東京・明治神宮外苑地区で、スポーツ施設や高層ビルを新設する再開発が進められようとしています。開発に伴い、外苑内の1千本近い樹木が伐採される見通しです。
千代田区でも、街路樹の伐採に住民から反対の声があがっています。
樹木研究の第一人者で、日本庭園学会会長も務めた藤井英二郎・千葉大名誉教授(環境植栽学)も、こうした伐採計画には反対の立場です。環境への影響は。都市における街路樹の役割とは。詳しく聞きました。
東京を「冷やす」重要な役割
――樹木の専門家から見て、神宮外苑の樹木はどんな存在で、どのような価値があると考えていますか。
環境の面から言うと、2千本近い樹木がある外苑は東京を冷やすための重要な緑地です。
樹木の葉や枝が茂っている部分を樹冠と言いますが、まず、樹冠が連続し地面を覆うように広がっていることで直射日光を防ぐことができます。道路や建物は熱をためこんでしまいますが、樹冠が広がっていると空気を冷たい状態で維持してくれます。
木立があり、樹冠が連続して生い茂っているところは、そうでないところと比べて温度が3度くらい違う。その冷たい空気が夜間に周辺に広がり、一帯を冷やしてくれます。これこそが、都市を涼しくするための重要な要素なのです。

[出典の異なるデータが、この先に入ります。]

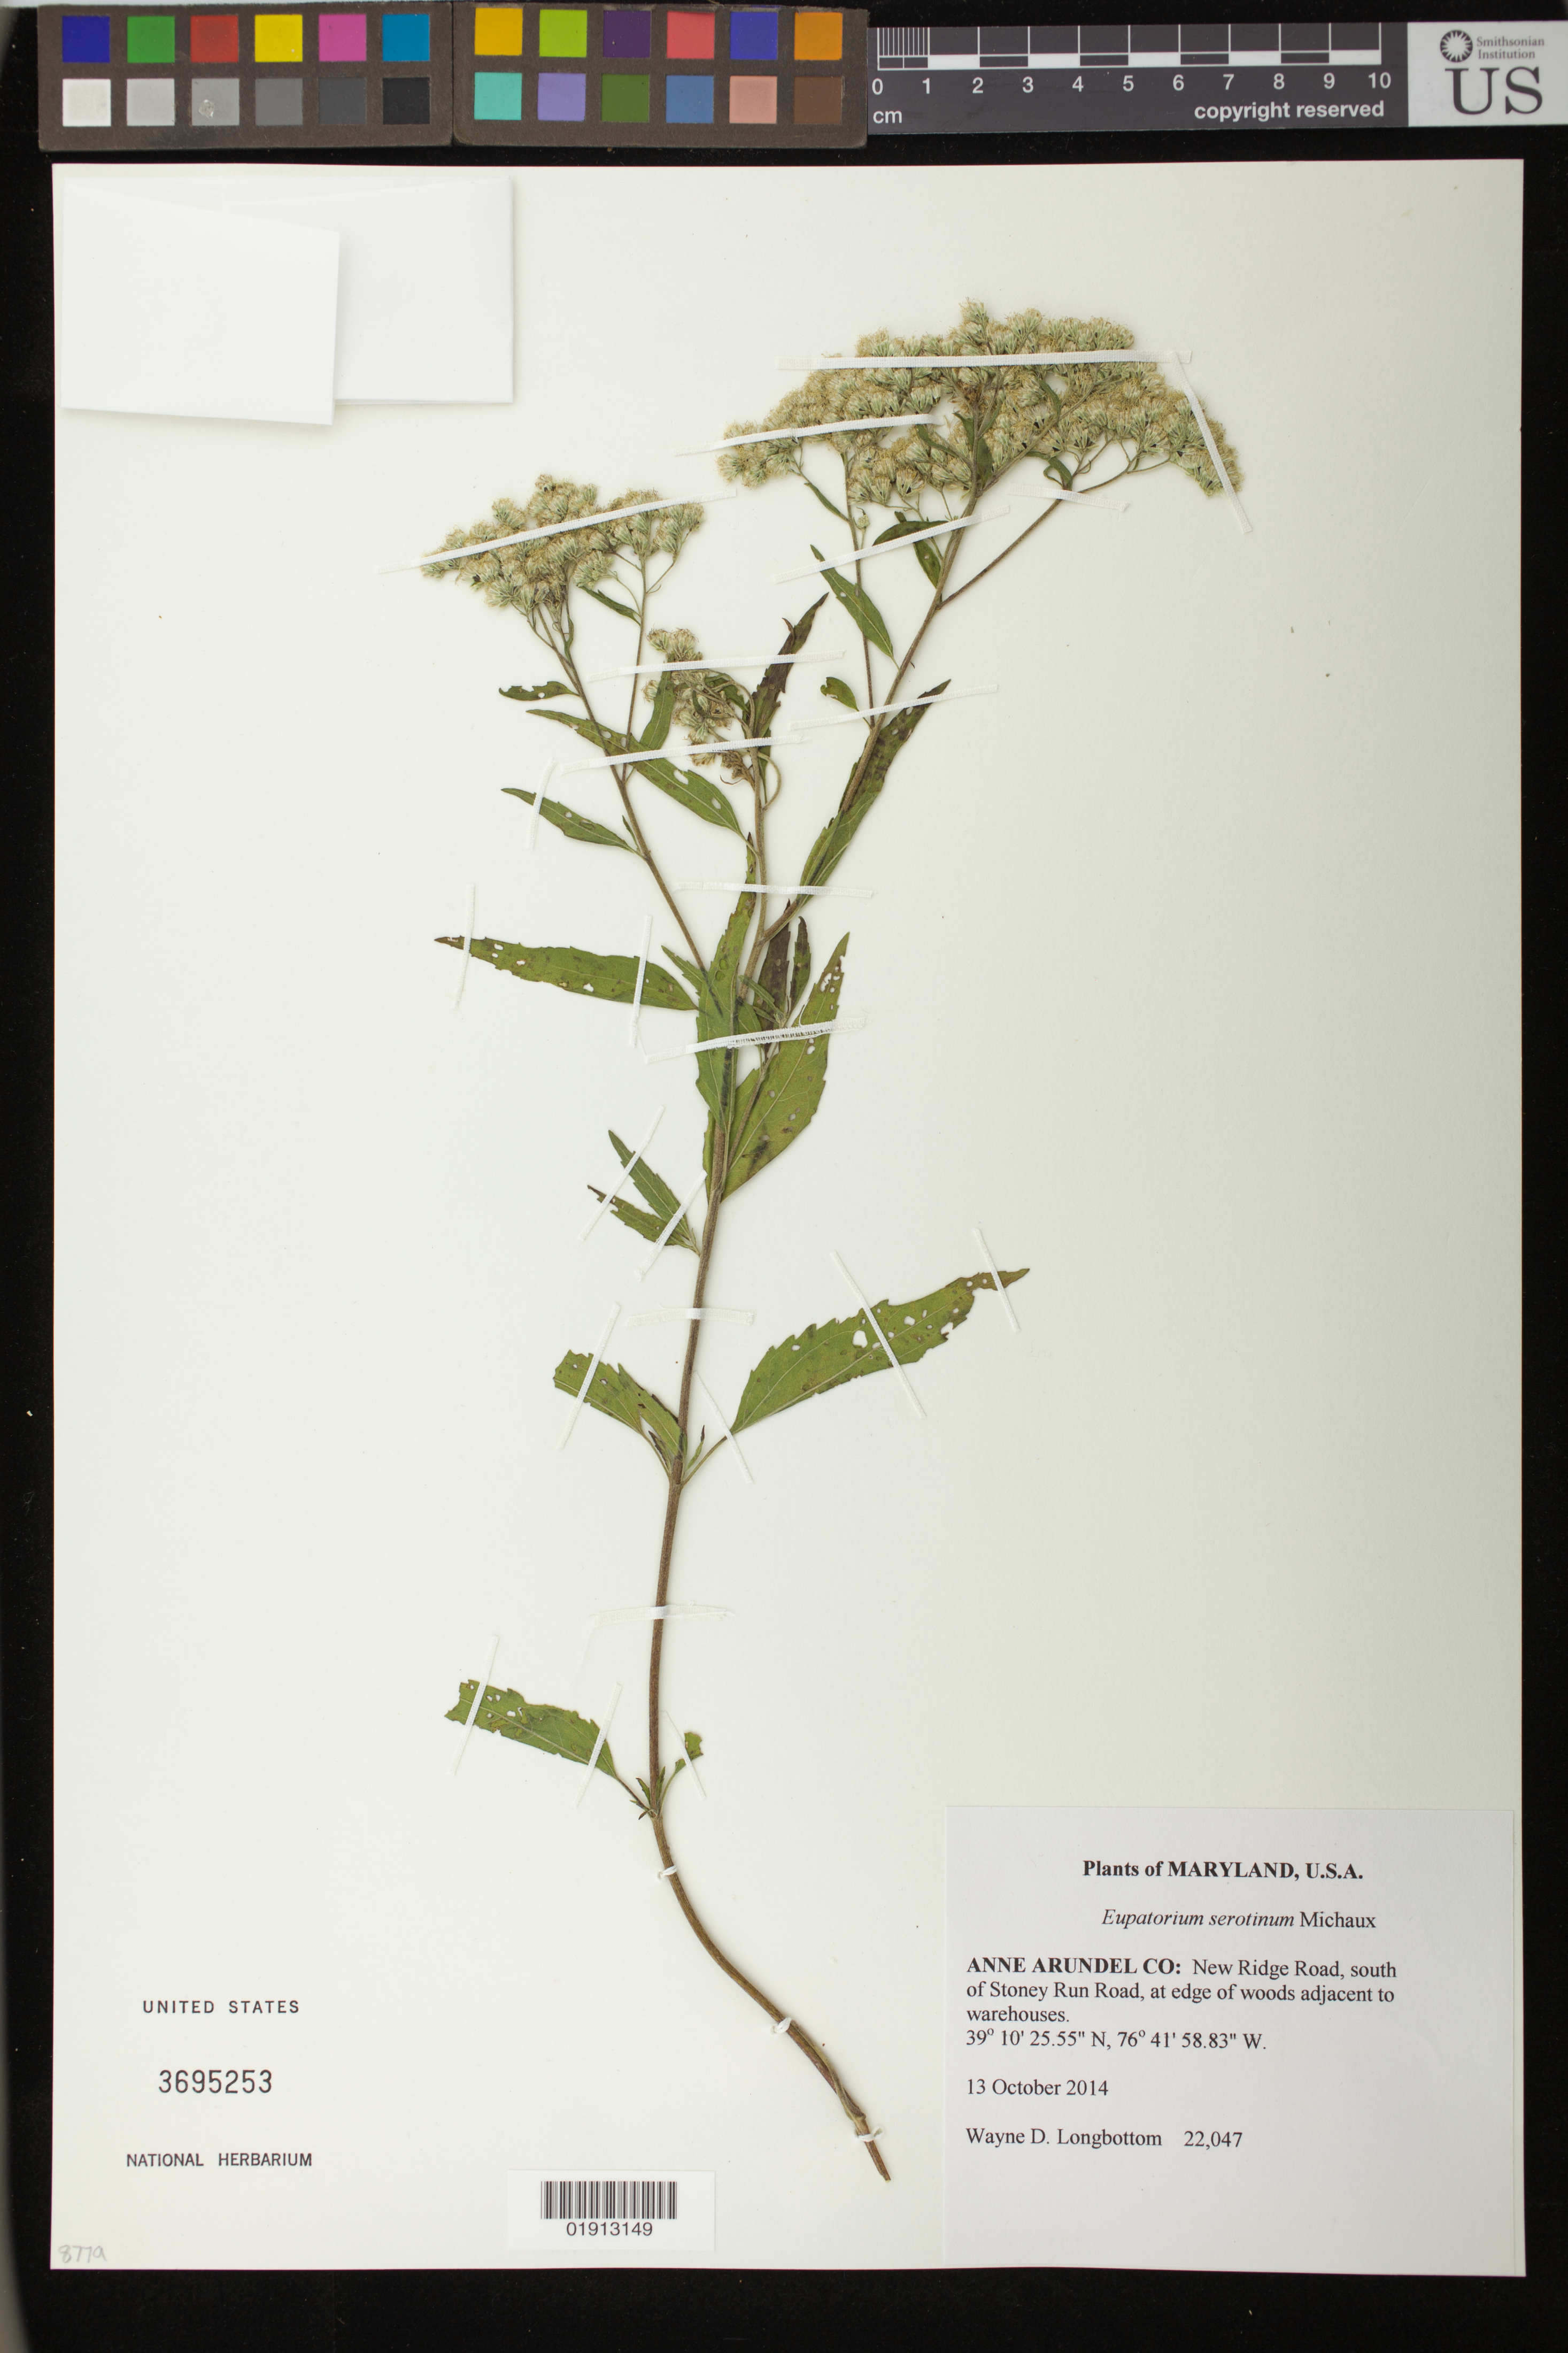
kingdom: Plantae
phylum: Tracheophyta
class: Magnoliopsida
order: Asterales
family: Asteraceae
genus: Eupatorium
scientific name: Eupatorium serotinum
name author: Michx.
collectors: W. D. Longbottom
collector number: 22047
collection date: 2014-10-13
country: United States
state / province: Maryland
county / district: Anne Arundel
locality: New Ridge Road, south of Stoney Run Road, at edge of woods adjacent to warehouses.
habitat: at edge of woods adjacent to warehouses.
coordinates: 39 10 25.55 N, 76 41 58.83 W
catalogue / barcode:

記事の後半では、事業者が言及している移植が可能なのかや、景観への影響についても詳しく聞きます。
ニューヨーク、パリと比べると……
――1千本近い樹木の伐採が、環境面にも影響するということですか。
そうです。
関東大震災(1923年)の前は木造の建造物が多く、道路も砂利の道でした。その後、道路はアスファルトやコンクリートで舗装され、コンクリート製の建物が急速に増えました。緑地が減り、どんどん熱をためる都市になっていきました。100年間での気温上昇をみると、ニューヨークやパリと比べても、東京は上昇が著しいのです。
樹冠被覆率という指標があります。これは、地面に対する樹冠の面積の割合を示したもので、近年、欧米の都市は樹冠被覆率を上げようとしています。